The word list for the game is selected from a longer list– also on GitHub— of 457,548 words and their corresponding frequency of occurrence in the Google Books dataset. I built this longer list in two steps, as described below.
Google Books 1-grams
First, I downloaded the entire list of Google Books 1-grams (roughly, whitespace-delimited tokens) from the new English version 20200217 release, and aggregated the total number of occurrences of each 1-gram containing only the case-insensitive letters ‘A’ through ‘Z’, with no other special characters, but otherwise without any restrictions on word length or frequency of occurrence.
(Aside: This is the same filtering approach that I used for the previous 20120701 release, although the file organization and format changed in this new version. Peter Norvig did a similar analysis of the earlier data, but I was unable to reproduce his results; both I and at least one commenter on his site observed identical frequency counts that are, interestingly, almost-but-not-quite exactly half of his values.)
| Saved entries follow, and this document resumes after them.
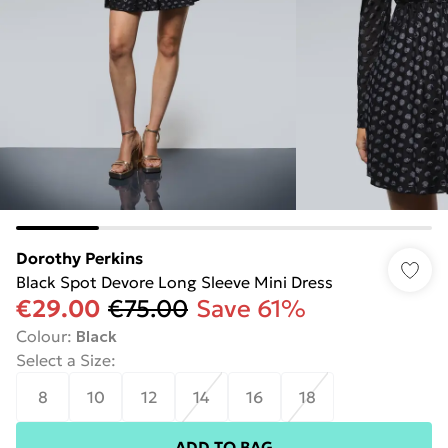
Dorothy Perkins
Black Spot Devore Long Sleeve Mini Dress
€29.00
€75.00
Save 61%
Colour
:
Black
Select a Size
:
8
10
12
14
16
18
ADD TO BAG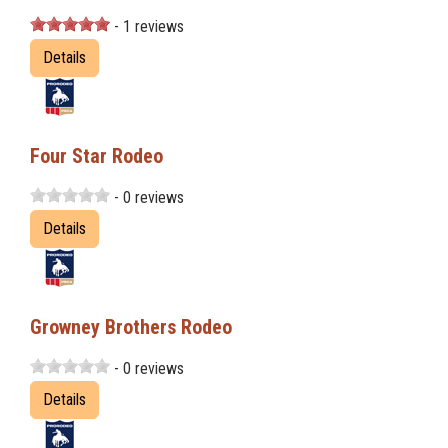
- 1 reviews
Details
Four Star Rodeo
- 0 reviews
Details
Growney Brothers Rodeo
- 0 reviews
Details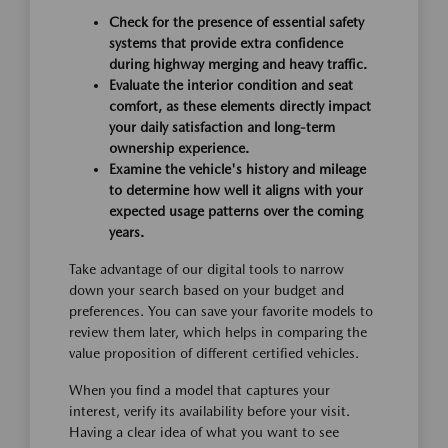
Check for the presence of essential safety
systems that provide extra confidence
during highway merging and heavy traffic.
Evaluate the interior condition and seat
comfort, as these elements directly impact
your daily satisfaction and long-term
ownership experience.
Examine the vehicle's history and mileage
to determine how well it aligns with your
expected usage patterns over the coming
years.
Take advantage of our digital tools to narrow
down your search based on your budget and
preferences. You can save your favorite models to
review them later, which helps in comparing the
value proposition of different certified vehicles.
When you find a model that captures your
interest, verify its availability before your visit.
Having a clear idea of what you want to see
The result is 14,808,229 tokens and corresponding frequency counts. This is roughly triple the 4,999,714 tokens from the 2012 release, although it’s interesting that this new data set is not a proper superset of the old: there are 57,754 tokens missing in the new release, three of which are valid Collins Scrabble words (more on this later): alcaicerias (a Spanish bazaar), initiatrices (female initiators), and nouritures (nourishment).
More interesting are the new words that have been added in the last decade or so since the 2012 release. Scanning the 250 most frequently occurring new tokens yields a technological trip down memory lane: instagram, blockchain, bitcoin, hadoop, brexit, icloud, crowdfunding, pinterest, wikileaks, obamacare, gamification, hashtag, github, selfie, airbnb, kinect, tumblr, crispr, sexting, whatsapp, snapchat, spotify, microservices, cryptocurrency, tensorflow, emoji, cisgender.
An updated word frequency list
Armed with this list of nearly 15 million tokens and corresponding frequencies, the second step was to reduce the list of tokens to a more manageable “dictionary” of “words.” To do this, I used the union of the following four word lists:
- The ENABLE2k word list, containing 173,528 words.
- The North American Scrabble Players Association (NASPA) Word List 2018 (NWL2018), used in Scrabble tournaments in the United States and Canada, containing 192,111 words.
- The Collins Scrabble Words 2019 (CSW19) list, used in Scrabble tournaments pretty much everywhere else, containing 279,496 words.
- The Spell Checker Oriented Word List (SCOWL) by Kevin Atkinson, containing 430,590 words. (See the repository for details on the configurable parameters of this word list.)
The SCOWL is included as a sort of intentional overkill, a compromise between the size of the dataset and the hope that it will contain as a subset whatever dictionary you might want to use for your application. Note that this comes at a cost of including tokens that are definitely not words in any reasonable dictionary; for example, all 26 single-letter tokens are present, not just the two words a and I.
The result is a single tab-separated text file with 457,548 rows, one for each word, and three columns: the word, followed by the number of occurrences in the 20120701 and 20200217 Google Books datasets, respectively. The entire list is sorted in decreasing order of frequency in the latest 20200217 dataset.